### Task data

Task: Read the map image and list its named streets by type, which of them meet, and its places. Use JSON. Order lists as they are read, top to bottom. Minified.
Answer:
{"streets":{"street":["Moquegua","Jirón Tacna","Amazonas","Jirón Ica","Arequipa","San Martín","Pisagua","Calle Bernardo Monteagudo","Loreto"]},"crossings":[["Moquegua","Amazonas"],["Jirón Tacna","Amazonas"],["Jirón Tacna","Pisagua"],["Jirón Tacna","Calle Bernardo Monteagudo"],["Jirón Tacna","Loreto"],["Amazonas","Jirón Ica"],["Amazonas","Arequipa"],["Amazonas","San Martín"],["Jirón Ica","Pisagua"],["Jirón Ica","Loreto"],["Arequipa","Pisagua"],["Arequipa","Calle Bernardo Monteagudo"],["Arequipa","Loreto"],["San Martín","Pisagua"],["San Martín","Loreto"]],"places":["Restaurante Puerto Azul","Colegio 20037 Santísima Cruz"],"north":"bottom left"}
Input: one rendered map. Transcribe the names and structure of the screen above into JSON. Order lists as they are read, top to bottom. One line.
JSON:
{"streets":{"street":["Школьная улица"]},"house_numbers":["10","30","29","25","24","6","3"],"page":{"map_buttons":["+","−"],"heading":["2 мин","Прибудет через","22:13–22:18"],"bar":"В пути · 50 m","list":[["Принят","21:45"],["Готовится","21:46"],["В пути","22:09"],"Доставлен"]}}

...

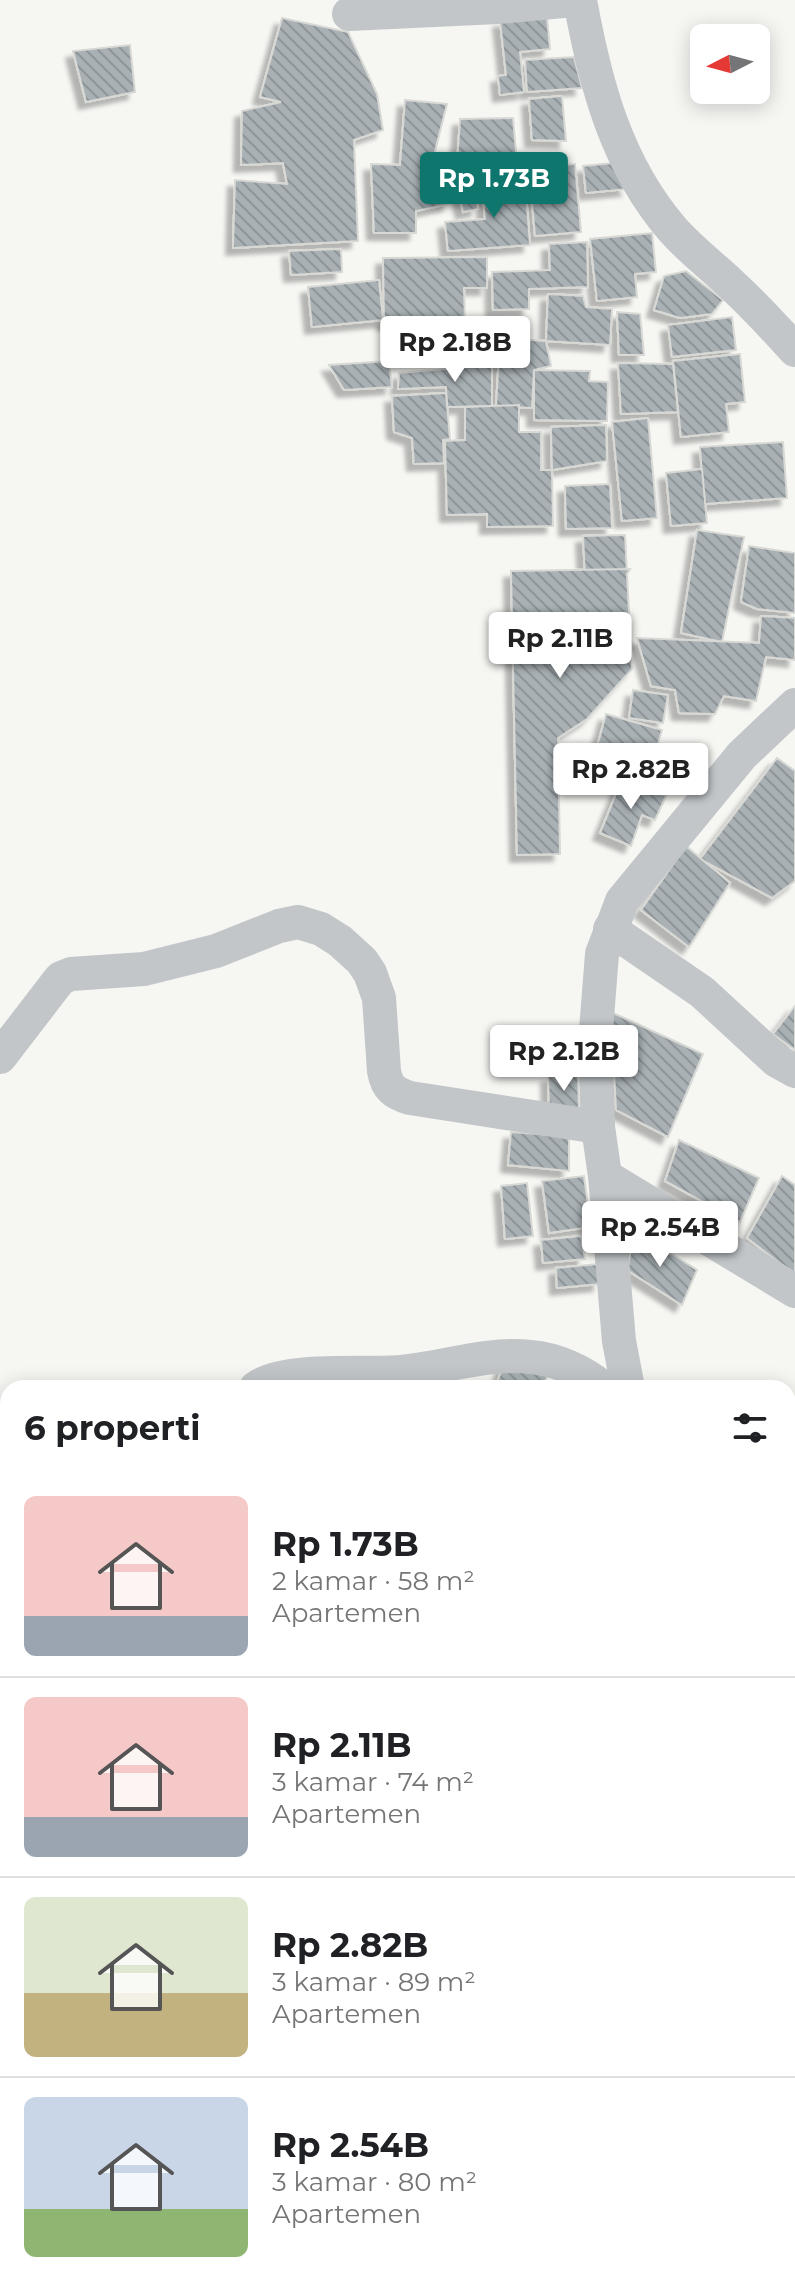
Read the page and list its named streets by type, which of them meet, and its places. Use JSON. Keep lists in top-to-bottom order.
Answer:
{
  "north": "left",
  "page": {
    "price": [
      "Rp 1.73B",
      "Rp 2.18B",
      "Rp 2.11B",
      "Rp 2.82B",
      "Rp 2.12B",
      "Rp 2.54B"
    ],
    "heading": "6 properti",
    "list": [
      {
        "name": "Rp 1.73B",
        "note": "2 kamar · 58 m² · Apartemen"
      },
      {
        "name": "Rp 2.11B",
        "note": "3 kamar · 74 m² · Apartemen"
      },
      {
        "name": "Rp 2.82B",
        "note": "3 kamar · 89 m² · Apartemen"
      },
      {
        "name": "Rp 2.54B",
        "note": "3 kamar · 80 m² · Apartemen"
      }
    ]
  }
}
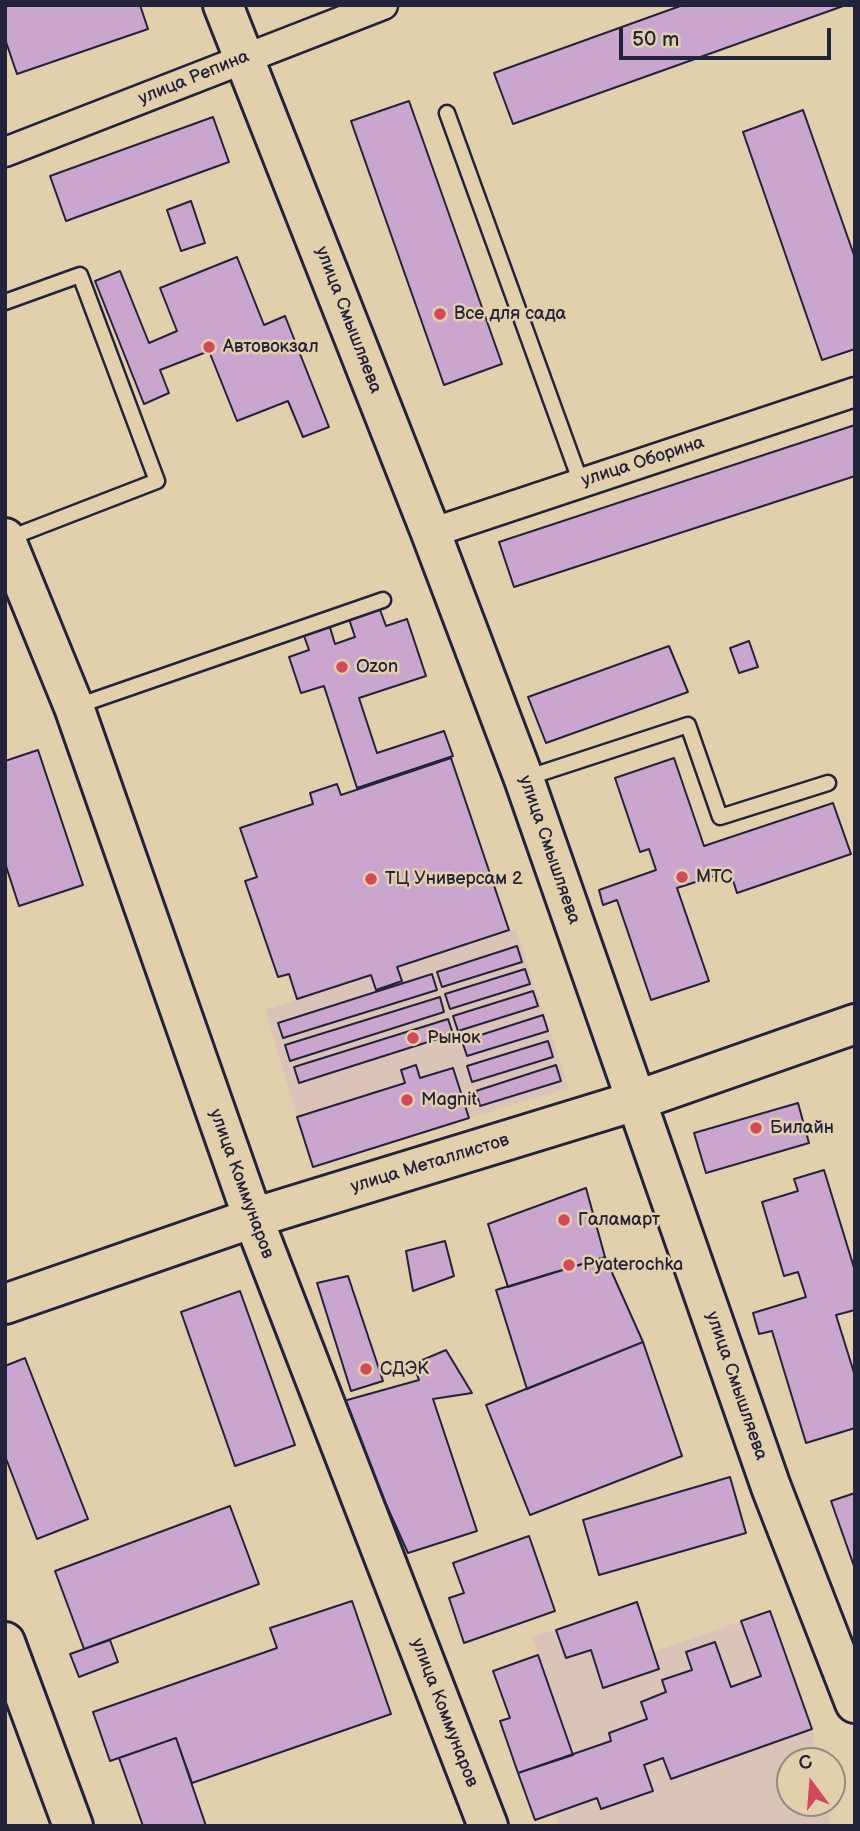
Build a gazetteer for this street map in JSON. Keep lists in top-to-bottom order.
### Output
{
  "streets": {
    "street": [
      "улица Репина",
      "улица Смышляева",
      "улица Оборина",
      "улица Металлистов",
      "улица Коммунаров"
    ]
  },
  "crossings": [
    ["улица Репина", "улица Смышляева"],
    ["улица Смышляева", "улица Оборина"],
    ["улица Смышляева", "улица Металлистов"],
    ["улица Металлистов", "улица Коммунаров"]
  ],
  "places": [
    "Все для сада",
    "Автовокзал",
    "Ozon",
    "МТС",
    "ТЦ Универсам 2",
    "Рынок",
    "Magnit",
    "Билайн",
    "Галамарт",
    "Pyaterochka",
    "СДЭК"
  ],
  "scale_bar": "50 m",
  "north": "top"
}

### Directions
Look for the word "named". Copy out every line of the data that has it.

### Answer for the task
Task: Read the map image and list its named streets by type, which of them meet, and its places. Use JSON. Order lists as they are read, top to bottom. Minified.
Read the page and list its named streets by type, which of them meet, and its places. Use JSON. Keep lists in top-to-bottom order.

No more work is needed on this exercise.